Term-10 policies are guaranteed renewable at the end of the 10-year term, but renewal rates are based on your attained age — not your original health class. A 48-year-old renewal rate for $1.2M of coverage typically ranges from $2,100–$2,700 per year per person, roughly 3 to 3.5 times the original premium. If your health has deteriorated (new diagnosis, weight gain, medication), you cannot qualify for a new policy at preferred rates, and you are locked into the renewal rate. This is the core risk of the term-10 strategy.

How much mortgage balance remains after 10 years on a $1.2M Alberta mortgage?

On a $1,200,000 mortgage at 5.00% amortized over 25 years with monthly payments, the remaining balance after 10 years (120 payments) is approximately $940,000–$960,000. You have paid down roughly $240,000–$260,000 in principal. This means your coverage need at the 10-year mark is approximately $950,000 — not the original $1.2M. If you renew a term-10 at a reduced face amount matching your remaining mortgage, the premium increase is partially offset by the lower coverage amount.

When is term-20 clearly the lower total-cost choice over term-10 for mortgage coverage?

Term-20 is the lower total-cost choice whenever you expect to need coverage beyond year 10 and cannot guarantee you will qualify for a new policy at preferred rates at age 48. Specifically: if the cumulative premium difference between term-10 and term-20 over the first 10 years ($6,000–$7,200 for this couple) is less than even one year of the renewal premium increase at age 48 ($4,200–$5,400 per year extra), the term-20 wins. The break-even point is approximately year 13–14 — if you need coverage past that point, the term-20 was cheaper from day one.

Does Alberta have any provincial tax on life insurance premiums?

Yes. Alberta charges a 3% premium tax on life insurance premiums, but this is built into the premiums quoted by insurers — you do not pay it separately. Unlike some provinces (such as Ontario at 2% or Quebec at 3.48%), Alberta's premium tax does not appear as a line item on your policy. The premiums quoted in this article are inclusive of all applicable taxes. Life insurance proceeds paid to a named beneficiary are received tax-free in Canada and are not subject to Alberta provincial income tax.

Should an Alberta couple buy one joint policy or two individual policies for $1.2M mortgage coverage?

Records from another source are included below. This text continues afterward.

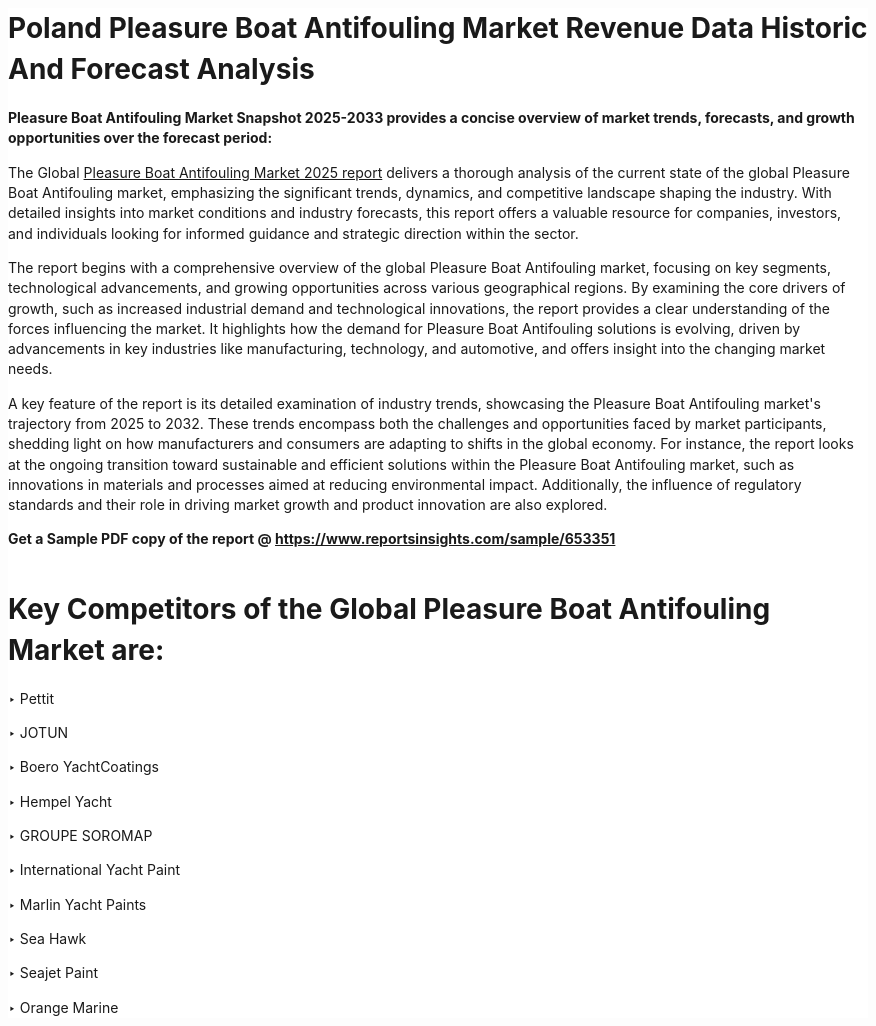 # Poland Pleasure Boat Antifouling Market Revenue Data Historic And Forecast Analysis

<strong>Pleasure Boat Antifouling Market Snapshot 2025-2033 provides a concise overview of market trends, forecasts, and growth opportunities over the forecast period:</strong>

The Global <a href=https://www.reportsinsights.com/sample/653351>Pleasure Boat Antifouling Market 2025 report</a> delivers a thorough analysis of the current state of the global Pleasure Boat Antifouling market, emphasizing the significant trends, dynamics, and competitive landscape shaping the industry. With detailed insights into market conditions and industry forecasts, this report offers a valuable resource for companies, investors, and individuals looking for informed guidance and strategic direction within the sector.

The report begins with a comprehensive overview of the global Pleasure Boat Antifouling market, focusing on key segments, technological advancements, and growing opportunities across various geographical regions. By examining the core drivers of growth, such as increased industrial demand and technological innovations, the report provides a clear understanding of the forces influencing the market. It highlights how the demand for Pleasure Boat Antifouling solutions is evolving, driven by advancements in key industries like manufacturing, technology, and automotive, and offers insight into the changing market needs.

A key feature of the report is its detailed examination of industry trends, showcasing the Pleasure Boat Antifouling market's trajectory from 2025 to 2032. These trends encompass both the challenges and opportunities faced by market participants, shedding light on how manufacturers and consumers are adapting to shifts in the global economy. For instance, the report looks at the ongoing transition toward sustainable and efficient solutions within the Pleasure Boat Antifouling market, such as innovations in materials and processes aimed at reducing environmental impact. Additionally, the influence of regulatory standards and their role in driving market growth and product innovation are also explored.

<strong>Get a Sample PDF copy of the report @ <a href=https://www.reportsinsights.com/sample/653351>https://www.reportsinsights.com/sample/653351</a></strong>

# <strong>Key Competitors of the Global Pleasure Boat Antifouling Market are:</strong>

‣ Pettit

‣ JOTUN

‣ Boero YachtCoatings

‣ Hempel Yacht

‣ GROUPE SOROMAP

‣ International Yacht Paint

‣ Marlin Yacht Paints

‣ Sea Hawk

‣ Seajet Paint

‣ Orange Marine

Two individual policies are almost always better than a joint first-to-die policy for mortgage coverage. A joint policy pays out once on the first death and then terminates — the surviving spouse loses coverage at the worst possible time (grieving, single income, still owing the mortgage). Two individual policies mean each death triggers a full $1.2M payout independently. The premium for two individual policies is typically 15–25% more than a single joint policy, but the surviving spouse retains their own coverage. Additionally, individual policies are portable if the couple separates.

Is mortgage life insurance from my Alberta lender a good alternative to individual term insurance?

Lender-provided mortgage life insurance (creditor insurance) is generally more expensive and less flexible than individual term insurance. Key differences: creditor insurance coverage decreases as your mortgage balance decreases but premiums stay flat, the beneficiary is the lender (not your family), coverage is not portable if you switch lenders, and underwriting often happens at claim time rather than at application. A $1.2M individual term policy gives your beneficiary the full $1.2M regardless of your remaining mortgage balance, and they can choose how to use the funds. For most Alberta couples, individual term insurance provides better value.